── Task data

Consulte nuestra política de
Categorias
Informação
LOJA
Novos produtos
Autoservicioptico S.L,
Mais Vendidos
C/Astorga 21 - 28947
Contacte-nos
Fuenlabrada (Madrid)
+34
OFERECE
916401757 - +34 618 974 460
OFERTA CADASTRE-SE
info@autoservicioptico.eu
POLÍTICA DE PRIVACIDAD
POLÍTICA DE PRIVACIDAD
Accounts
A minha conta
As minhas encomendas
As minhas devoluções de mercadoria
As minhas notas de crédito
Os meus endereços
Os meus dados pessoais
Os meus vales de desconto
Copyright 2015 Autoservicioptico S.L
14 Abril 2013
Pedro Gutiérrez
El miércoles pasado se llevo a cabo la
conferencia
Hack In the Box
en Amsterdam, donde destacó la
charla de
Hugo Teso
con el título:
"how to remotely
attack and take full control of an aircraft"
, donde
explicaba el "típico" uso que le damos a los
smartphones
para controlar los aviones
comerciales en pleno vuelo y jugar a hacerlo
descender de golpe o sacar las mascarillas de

────
── Task data

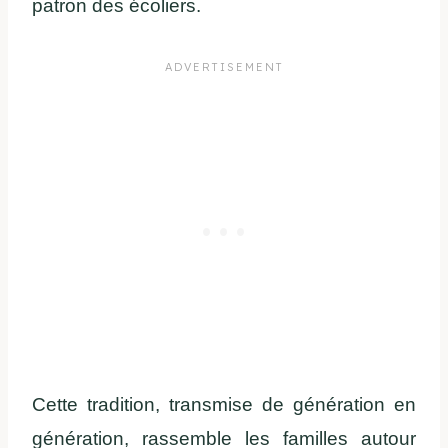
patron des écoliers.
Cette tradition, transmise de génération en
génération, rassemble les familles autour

────

#### Exercise prompt:
Copy out the data from the line containing "Consulte nuestra política de" up to and including the line containing "descender de golpe o sacar las mascarillas de", reproducing each line unchanged.

#### Output of the exercise:
Consulte nuestra política de
Categorias
Informação
LOJA
Novos produtos
Autoservicioptico S.L,
Mais Vendidos
C/Astorga 21 - 28947
Contacte-nos
Fuenlabrada (Madrid)
+34
OFERECE
916401757 - +34 618 974 460
OFERTA CADASTRE-SE
info@autoservicioptico.eu
POLÍTICA DE PRIVACIDAD
POLÍTICA DE PRIVACIDAD
Accounts
A minha conta
As minhas encomendas
As minhas devoluções de mercadoria
As minhas notas de crédito
Os meus endereços
Os meus dados pessoais
Os meus vales de desconto
Copyright 2015 Autoservicioptico S.L
14 Abril 2013
Pedro Gutiérrez
El miércoles pasado se llevo a cabo la
conferencia
Hack In the Box
en Amsterdam, donde destacó la
charla de
Hugo Teso
con el título:
"how to remotely
attack and take full control of an aircraft"
, donde
explicaba el "típico" uso que le damos a los
smartphones
para controlar los aviones
comerciales en pleno vuelo y jugar a hacerlo
descender de golpe o sacar las mascarillas de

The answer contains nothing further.